• Document extract:
13. Despite the view which I have taken, since it has
been argued at length albeit arguendo, by the learned counsel
for the appellant, I consider it appropriate to deal with the
submission of the learned counsel for the appellant that even if
the dying declarations are accepted as reliable and substantive
evidence, the findings of the learned Sessions Judge that an
offence punishable under Section 306 is made out, is
unsustainable and falls foul of the settled legal position. The
learned counsel relied on the judgment of the Hon'ble Supreme
Court in Sanju alias Sanjay Singh Sengar Vs. State of
Madhya Pradesh, AIR 2002 SC 1998 , to urge that the
alleged seeking of sexual favour from the deceased is not
indicative of either an intention that Mangala should be driven
to commit suicide nor is suggestive of knowledge that such
seeking of sexual favour from Mangala may drive her to take
extreme step. She has invited my attention to Section 306 &
107 of the Indian Penal Code to urge that unless instigation is
proved in the facts of the present appeal, the accused could not
have been even charged much less convicted for offence
punishable under Section 306 of the Indian Penal Code. The
relevant observations of the Hon'ble Supreme Court in Sanju
alias Sanjay Singh Sengar Vs. State of Madhya Pradesh ,
read thus:
"13. Reverting to the facts of the case, both the courts below have erroneously accepted the prosecution story that the suicide by the deceased is the direct result of the quarrel that had taken place on 25th July, 1998 wherein it is alleged that the appellant has used abusive language and had reportedly told the deceased 'go to and die'. For this, the courts relied on the statement of Shashi Bhushan, brother of the deceased, made under Section 161 Cr.P.C. when reportedly, the deceased, after coming back from the house of the appellant, told him that the appellant had humiliated him and abused him with filthy words. The statement of Shashi Bhushan, recorded under Section 161 Cr.P.C. is annexed as annexure P-3 to this appeal and going through the statement, we find that he has not stated that the deceased had told him that the appellant had asked him to 'to go and die'. Even if we accept the prosecution story that the appellant did tell the deceased 'to go and die', that itself does
not constitute the ingredient of 'instigation'. The word 'instigate' denotes incitement or urging to do some drastic or unadvisable action or to stimulate or incite. Presence of mens rea, therefore, is the necessary concomitant of instigation. It is common knowledge that the words uttered in a quarrel or in a spur of the moment cannot be taken to be uttered with mens rea. It is in a fit of anger and emotional. Secondly, the alleged abusive words, said to have been told to the deceased were on 25th July, 1998 ensued by quarrel. The deceased was found hanging on 27th July, 1998. Assuming that the deceased had taken the abusive language seriously, he had enough time in between to think over and reflect and, therefore, it cannot be said that the abusive language, which had been used by the appellant on 25th July, 1998 drived the deceased to commit suicide. Suicide by the deceased on 27 th July, 1998 is not proximate to the abusive language uttered by the appellant on 25th July, 1998. The fact that the deceased committed suicide on 27th July, 1998 would itself clearly pointed out that it is not the direct result of the quarrel taken place on 25 th July, 1998 when it is alleged that the appellant had used the abusive language and also told the deceased to go and die. This fact had escaped notice of the courts below."

• Required tasks:
**1)** Answer these questions from the judgment excerpt:
(a) Which Supreme Court judgment did the appellant's counsel rely on?
(b) On what date was the deceased found hanging, according to the quoted observations?
(c) Under which section of the Cr.P.C. was Shashi Bhushan's statement recorded?
**2)** List every statutory section that the judgment excerpt cites, with its code.
**3)** Carry the judgment excerpt on the abetment-of-suicide appeal forward from the point where it stops.

Extracted data entries:
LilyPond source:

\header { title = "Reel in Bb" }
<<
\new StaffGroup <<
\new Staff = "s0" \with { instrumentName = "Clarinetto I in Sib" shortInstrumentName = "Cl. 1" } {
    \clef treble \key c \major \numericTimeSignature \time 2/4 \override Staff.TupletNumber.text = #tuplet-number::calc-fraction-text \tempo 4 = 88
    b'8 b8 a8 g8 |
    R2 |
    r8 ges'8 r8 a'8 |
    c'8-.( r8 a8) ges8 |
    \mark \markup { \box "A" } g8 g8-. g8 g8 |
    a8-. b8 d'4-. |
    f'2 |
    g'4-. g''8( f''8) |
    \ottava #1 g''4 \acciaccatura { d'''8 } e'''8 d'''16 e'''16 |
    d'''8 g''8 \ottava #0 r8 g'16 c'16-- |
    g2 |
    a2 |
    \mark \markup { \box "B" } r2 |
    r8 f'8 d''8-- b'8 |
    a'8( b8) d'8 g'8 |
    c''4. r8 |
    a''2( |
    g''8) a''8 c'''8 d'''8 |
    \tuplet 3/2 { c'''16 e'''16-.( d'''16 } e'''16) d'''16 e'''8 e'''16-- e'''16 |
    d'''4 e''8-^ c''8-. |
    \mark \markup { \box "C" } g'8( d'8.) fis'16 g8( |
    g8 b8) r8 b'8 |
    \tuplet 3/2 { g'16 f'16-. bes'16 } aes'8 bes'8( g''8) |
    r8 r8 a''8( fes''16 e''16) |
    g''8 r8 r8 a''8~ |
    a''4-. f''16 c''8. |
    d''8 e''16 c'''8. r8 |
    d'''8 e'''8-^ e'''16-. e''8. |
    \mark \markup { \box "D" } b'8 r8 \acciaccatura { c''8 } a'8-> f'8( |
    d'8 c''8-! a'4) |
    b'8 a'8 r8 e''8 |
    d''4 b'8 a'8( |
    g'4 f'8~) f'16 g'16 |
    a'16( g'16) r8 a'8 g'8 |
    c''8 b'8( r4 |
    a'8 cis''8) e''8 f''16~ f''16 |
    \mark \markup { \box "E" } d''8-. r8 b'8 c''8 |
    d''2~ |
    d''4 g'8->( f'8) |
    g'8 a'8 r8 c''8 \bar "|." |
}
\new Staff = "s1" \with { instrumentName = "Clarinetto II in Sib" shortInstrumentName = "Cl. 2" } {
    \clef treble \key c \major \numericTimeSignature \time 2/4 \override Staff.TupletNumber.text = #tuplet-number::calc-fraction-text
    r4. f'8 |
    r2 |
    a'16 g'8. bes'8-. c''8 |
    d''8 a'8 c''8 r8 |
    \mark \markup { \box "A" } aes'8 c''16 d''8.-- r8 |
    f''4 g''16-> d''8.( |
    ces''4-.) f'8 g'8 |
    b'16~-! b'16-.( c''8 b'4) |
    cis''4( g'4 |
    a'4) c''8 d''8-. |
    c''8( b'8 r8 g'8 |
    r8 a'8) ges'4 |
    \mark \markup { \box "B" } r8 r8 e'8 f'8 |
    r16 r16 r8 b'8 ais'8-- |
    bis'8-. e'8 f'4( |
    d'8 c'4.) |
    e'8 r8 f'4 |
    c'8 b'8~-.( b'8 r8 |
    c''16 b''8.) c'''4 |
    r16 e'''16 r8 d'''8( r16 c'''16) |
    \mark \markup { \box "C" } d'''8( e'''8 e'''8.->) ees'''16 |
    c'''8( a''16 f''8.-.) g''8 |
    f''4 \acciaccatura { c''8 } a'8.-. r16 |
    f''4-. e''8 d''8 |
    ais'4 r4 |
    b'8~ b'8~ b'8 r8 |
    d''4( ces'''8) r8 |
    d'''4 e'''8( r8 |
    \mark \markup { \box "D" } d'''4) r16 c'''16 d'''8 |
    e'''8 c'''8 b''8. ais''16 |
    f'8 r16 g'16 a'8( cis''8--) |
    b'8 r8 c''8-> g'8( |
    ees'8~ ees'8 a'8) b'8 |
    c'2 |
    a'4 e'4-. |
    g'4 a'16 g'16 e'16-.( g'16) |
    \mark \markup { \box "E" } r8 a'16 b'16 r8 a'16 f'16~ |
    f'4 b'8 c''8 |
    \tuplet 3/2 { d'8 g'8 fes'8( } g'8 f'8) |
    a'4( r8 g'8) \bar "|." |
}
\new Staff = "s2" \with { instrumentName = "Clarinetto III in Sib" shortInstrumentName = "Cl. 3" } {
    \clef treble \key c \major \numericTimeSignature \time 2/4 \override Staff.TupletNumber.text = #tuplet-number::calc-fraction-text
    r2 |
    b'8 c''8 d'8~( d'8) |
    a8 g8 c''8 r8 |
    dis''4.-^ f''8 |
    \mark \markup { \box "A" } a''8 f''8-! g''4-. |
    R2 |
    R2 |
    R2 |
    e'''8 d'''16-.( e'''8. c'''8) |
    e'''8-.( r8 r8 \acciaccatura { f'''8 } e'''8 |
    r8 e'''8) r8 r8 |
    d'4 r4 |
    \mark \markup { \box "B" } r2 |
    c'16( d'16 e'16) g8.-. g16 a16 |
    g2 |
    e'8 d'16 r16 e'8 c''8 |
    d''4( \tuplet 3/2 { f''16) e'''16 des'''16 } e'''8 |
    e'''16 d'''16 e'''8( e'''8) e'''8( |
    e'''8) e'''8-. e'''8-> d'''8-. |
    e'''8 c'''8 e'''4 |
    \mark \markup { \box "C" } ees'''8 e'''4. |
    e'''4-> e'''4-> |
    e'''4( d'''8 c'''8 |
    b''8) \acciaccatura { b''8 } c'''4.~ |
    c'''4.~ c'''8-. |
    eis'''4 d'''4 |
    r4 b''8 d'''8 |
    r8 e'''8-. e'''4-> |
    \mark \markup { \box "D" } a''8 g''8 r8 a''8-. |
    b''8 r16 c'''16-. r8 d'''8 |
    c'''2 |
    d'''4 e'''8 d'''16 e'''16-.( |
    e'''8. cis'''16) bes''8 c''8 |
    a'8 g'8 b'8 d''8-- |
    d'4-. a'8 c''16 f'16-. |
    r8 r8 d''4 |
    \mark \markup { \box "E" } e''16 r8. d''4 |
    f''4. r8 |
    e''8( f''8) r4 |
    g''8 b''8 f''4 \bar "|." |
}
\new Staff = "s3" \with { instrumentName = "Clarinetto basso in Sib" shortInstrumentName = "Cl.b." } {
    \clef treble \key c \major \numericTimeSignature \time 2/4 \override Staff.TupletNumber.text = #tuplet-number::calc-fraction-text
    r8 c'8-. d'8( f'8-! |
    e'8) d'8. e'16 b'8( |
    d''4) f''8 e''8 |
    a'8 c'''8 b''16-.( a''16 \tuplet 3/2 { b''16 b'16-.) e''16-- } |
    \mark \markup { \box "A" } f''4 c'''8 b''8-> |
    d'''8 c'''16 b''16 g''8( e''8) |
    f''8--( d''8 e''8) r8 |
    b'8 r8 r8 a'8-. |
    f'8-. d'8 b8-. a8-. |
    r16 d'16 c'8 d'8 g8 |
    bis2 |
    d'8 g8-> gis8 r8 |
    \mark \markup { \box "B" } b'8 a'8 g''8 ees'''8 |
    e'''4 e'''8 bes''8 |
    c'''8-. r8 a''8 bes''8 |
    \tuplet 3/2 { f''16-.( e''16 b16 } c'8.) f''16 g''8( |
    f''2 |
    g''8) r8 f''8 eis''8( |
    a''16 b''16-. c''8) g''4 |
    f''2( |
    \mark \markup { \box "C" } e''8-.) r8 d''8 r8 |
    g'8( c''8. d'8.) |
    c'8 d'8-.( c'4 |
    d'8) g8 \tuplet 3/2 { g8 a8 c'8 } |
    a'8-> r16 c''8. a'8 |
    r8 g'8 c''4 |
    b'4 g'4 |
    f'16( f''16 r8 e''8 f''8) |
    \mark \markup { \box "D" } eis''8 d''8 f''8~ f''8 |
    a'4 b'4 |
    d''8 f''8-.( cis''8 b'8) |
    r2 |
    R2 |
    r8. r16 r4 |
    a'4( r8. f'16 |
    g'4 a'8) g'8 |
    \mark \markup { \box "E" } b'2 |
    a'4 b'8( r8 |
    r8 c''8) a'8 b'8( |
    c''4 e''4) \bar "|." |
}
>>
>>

• Outputs by task:
**1)**
(a) Sanju alias Sanjay Singh Sengar Vs. State of Madhya Pradesh, AIR 2002 SC 1998
(b) 27th July, 1998
(c) Section 161

**2)**
Section 306 of the Indian Penal Code
Section 107 of the Indian Penal Code
Section 161 Cr.P.C.

**3)**
14. I am inclined to accept the submission of the learned
counsel for the appellant / accused that even if dying
declarations are considered admissible arguendo, on the face of
the contents of the dying declarations, the accused could not
have been prosecuted much less convicted for an offence
punishable under Section 306 of the Indian Penal Code.
The appeal is allowed.
The judgment and order dated 25.2.2002, in Special Case
15 of 1997 by the learned 2nd Adhoc Additional Sessions Judge,
Chandrapur, is set aside.
The bail bond stands discharged. Fine paid, if any, be
refunded to the appellant / accused.